Excerpt to read:
125th anniversary puts spotlight on the university’s renewed vision.

By Ronald Roach

Tuskegee, Ala.
From its earliest years, Tuskegee University, known initially as Tuskegee Institute, navigated the higher education landscape with considerable skill. Shifting after its 1881 founding from a state-controlled teachers’ institute to an independent, state-related college by the 1890s,

Tuskegee qualified as one of the 18 historically Black schools named as an “1890” federal land-grant institution. It became the only private Black school to benefit from the 1890 land-grant status, which made it eligible for federal funding. From the 1890s through the early years of the 20th century, the repositioned Tuskegee prospered, as its famous founder, Booker T. Washington, proved successful at securing financial support from northern industrialists and other philanthropists.

“The genius of Washington was that he changed Tuskegee’s relationship with the state of Alabama such that [the school] developed without undue restrictions … He did it very carefully.

He did not reject the state affiliation,” explains Dr. Benjamin F. Payton, Tuskegee’s current president. “Tuskegee is a very fortunate institution in part because of the quality of the leadership that established it.”

In 2006, Tuskegee officials, faculty, students, and alumni celebrated the school’s 125th anniversary, marking accomplishments that include the school’s aggressive effort to expand science and engineering research and to produce African-American doctorates from its relatively new Ph.D. programs. Tuskegee is now seen as a modest-sized but effective producer of Black graduates in business, engineering and the sciences, an outcome consistent with the pragmatic vision Washington espoused for African-American advancement. 

The past quarter century during which Payton has served as the school’s president saw Tuskegee develop two science and engineering Ph.D. programs, establish an aerospace engineering department and become the site for a federally sponsored National Center for Bioethics in Research and Health Care.

No longer an institute, the school attained university status in 1985. And more recently, Tuskegee has renegotiated its relationship with the Alabama state government to gain state funding increases at a level considered to more equitably reflect its state-related status. Annual state funding had fallen to a low of $2.5 million in 2004, but has increased to $10 million after Tuskegee’s rapprochement with Alabama officials, according to Payton.

Tuskegee’s focus on science and engineering education generated national news in April when U.S. President George W. Bush visited the campus and gave a speech on the American Competitiveness Initiative. The Bush administration’s initiative has increased federal investment in research to ensure that the United States remains the world leader in scientific and engineering innovation.

Tuskegee officials say Bush’s visit offered a timely endorsement of the school’s recent efforts to meet national priorities while staying focused on providing opportunities for African-American students. 

“It was important to have the President make use of Tuskegee [for promoting] the new national initiative for American competitiveness,” Payton says.

“We’ve had more than a name change,” he notes. “We began to place more emphasis on research and graduate education.”

Records shown:
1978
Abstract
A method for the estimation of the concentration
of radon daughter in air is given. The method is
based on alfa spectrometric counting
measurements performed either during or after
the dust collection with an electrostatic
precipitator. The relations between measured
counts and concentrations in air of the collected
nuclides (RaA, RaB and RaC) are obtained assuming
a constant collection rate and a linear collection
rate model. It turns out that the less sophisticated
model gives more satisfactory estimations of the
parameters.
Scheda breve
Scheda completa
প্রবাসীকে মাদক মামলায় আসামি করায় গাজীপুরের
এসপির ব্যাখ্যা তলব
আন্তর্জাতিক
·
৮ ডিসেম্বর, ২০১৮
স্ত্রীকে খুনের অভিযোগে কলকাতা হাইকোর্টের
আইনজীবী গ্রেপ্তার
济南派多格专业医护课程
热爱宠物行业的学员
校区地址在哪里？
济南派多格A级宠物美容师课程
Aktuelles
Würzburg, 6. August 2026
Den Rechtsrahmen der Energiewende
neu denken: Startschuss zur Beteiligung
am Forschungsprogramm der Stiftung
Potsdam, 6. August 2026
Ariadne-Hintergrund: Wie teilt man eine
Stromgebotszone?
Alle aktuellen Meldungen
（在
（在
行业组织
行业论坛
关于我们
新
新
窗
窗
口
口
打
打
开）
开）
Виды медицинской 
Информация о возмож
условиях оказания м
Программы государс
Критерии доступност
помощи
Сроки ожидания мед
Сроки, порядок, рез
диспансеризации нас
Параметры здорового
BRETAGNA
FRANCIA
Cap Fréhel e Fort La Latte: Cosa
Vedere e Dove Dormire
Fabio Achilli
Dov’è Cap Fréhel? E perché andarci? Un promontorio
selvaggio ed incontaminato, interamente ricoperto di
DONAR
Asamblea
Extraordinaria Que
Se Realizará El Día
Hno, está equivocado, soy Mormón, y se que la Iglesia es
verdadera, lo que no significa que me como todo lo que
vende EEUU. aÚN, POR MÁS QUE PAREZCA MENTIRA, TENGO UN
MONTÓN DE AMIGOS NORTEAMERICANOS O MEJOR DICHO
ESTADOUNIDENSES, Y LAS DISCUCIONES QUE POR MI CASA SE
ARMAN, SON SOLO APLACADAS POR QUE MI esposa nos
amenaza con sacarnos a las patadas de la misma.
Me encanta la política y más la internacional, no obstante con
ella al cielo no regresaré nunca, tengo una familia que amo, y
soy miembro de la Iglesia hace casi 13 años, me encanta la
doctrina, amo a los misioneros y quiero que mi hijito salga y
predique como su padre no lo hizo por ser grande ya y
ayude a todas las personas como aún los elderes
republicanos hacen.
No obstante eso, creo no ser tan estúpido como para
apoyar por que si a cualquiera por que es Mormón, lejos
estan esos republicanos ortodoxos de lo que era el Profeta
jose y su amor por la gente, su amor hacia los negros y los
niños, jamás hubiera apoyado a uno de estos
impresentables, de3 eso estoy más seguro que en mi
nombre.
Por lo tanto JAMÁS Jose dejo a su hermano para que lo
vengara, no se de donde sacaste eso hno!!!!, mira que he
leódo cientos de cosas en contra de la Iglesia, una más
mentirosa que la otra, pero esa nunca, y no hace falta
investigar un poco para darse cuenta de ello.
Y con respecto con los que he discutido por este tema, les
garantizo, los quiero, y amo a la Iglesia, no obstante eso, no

...

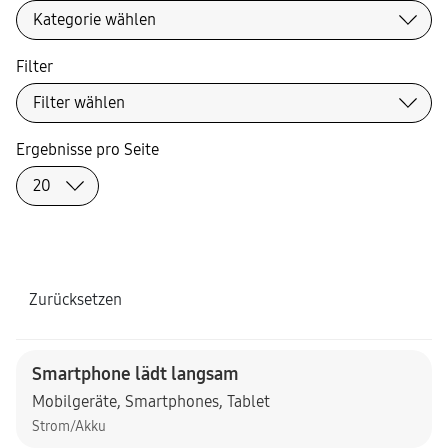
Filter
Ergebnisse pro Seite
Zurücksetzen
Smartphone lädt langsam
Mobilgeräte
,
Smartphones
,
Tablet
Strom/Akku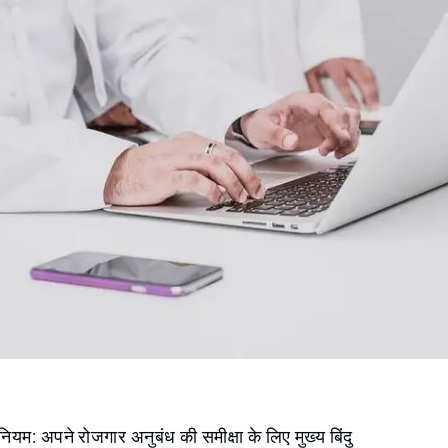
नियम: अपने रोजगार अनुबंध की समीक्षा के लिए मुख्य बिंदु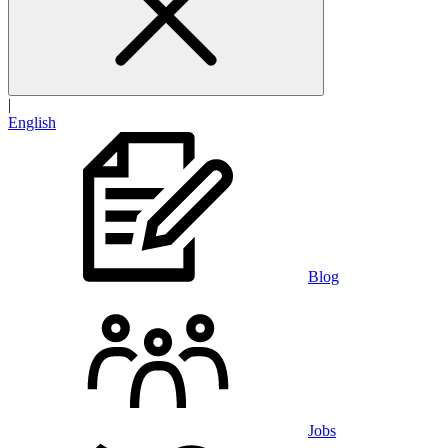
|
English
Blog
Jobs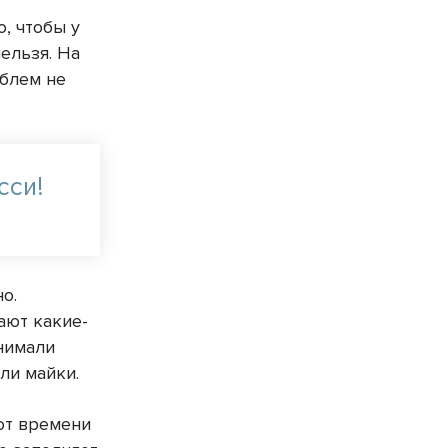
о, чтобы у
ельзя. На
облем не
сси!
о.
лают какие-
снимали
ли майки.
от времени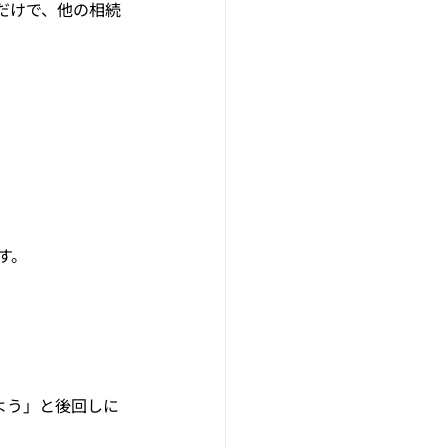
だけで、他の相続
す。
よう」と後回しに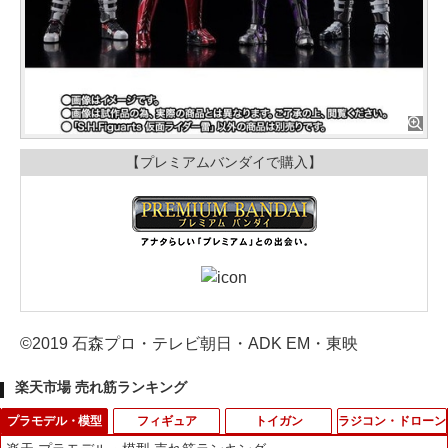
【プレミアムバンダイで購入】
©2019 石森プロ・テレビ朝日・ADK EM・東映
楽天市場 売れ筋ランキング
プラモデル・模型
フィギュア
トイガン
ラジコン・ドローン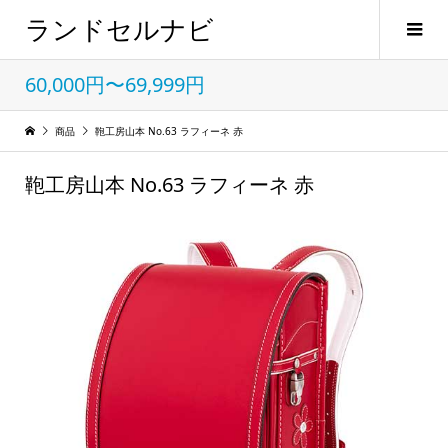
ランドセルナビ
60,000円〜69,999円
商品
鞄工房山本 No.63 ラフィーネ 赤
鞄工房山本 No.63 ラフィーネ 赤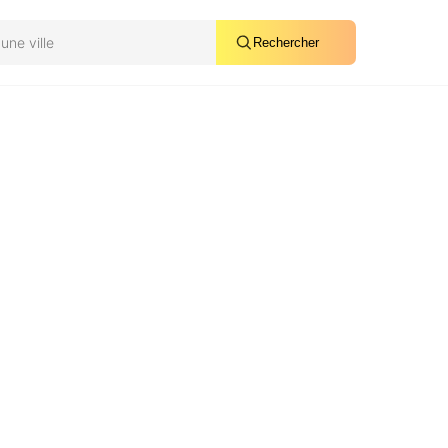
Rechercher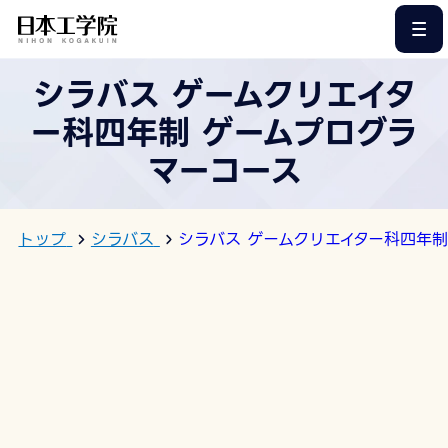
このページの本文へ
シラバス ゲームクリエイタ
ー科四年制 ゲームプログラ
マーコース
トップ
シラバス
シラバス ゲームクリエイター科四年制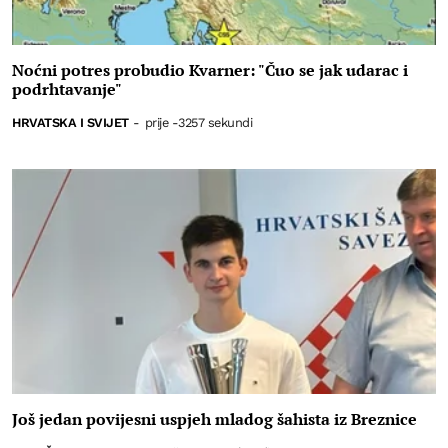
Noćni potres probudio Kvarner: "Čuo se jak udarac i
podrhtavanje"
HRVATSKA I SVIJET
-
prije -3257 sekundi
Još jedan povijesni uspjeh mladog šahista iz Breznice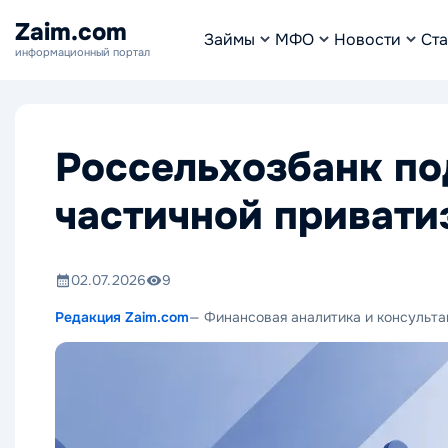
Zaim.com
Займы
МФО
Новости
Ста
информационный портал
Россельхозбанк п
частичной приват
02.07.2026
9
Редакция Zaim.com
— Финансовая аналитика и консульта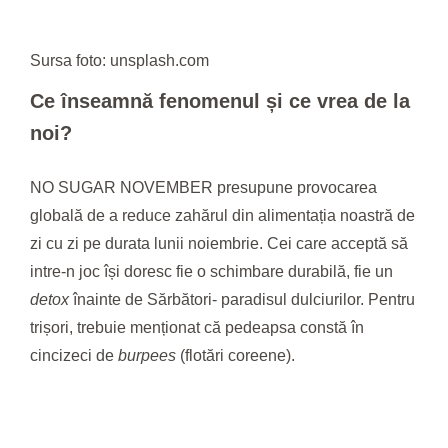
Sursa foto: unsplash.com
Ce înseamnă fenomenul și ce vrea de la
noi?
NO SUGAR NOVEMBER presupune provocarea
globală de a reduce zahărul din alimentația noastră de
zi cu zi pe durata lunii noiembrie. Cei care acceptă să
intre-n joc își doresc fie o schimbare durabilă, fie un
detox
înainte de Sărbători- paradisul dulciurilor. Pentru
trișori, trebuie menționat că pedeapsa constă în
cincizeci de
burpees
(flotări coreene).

Exercise goal: Continue the article about Tuskegee University's 125th anniversary, starting after its last paragraph.

Response:
Dr. Shaik Jeelani, Tuskegee’s vice president for research and sponsored programs, contends that the increased research activity by faculty that has coincided with the introduction of the new graduate programs is having a positive impact on undergraduates. From 1996 to 2005, Tuskegee’s graduation rate increased from 44 percent to 48 percent, a rate that puts Tuskegee in the top 10 among historically Black schools, but well below the most competitive predominantly White colleges and universities. By not seeking aggressive undergraduate enrollment growth, Tuskegee has been vulnerable to gradual enrollment declines during the Payton years, a development that has caused concern among some alumni. However, Tuskegee has recently earned recognition as a top undergraduate institution by U.S. News & World Report and Black Enterprise magazines. 

“We’ve tried to make sure the research is tied to the undergraduate education program,” Jeelani says.

Historic Dimensions 
A tour of historic Tuskegee University reveals an expansive and beautifully landscaped school whose main campus includes 161 buildings spread over 268 acres. With an undergraduate and graduate student population of roughly 3,000 students, down from 3,736 in 1980 just prior to Payton’s presidency, the campus appears roomy and well-designed for the relatively modest-sized academic community that studies and works there. The campus, which has many elegant brick buildings built in the early part of the 20th century, enjoys national historic site designation and is home to the Carver Museum, maintained by the U.S. National Park Service. Total campus property, including forests and university farmland, occupies more than 5,000 acres.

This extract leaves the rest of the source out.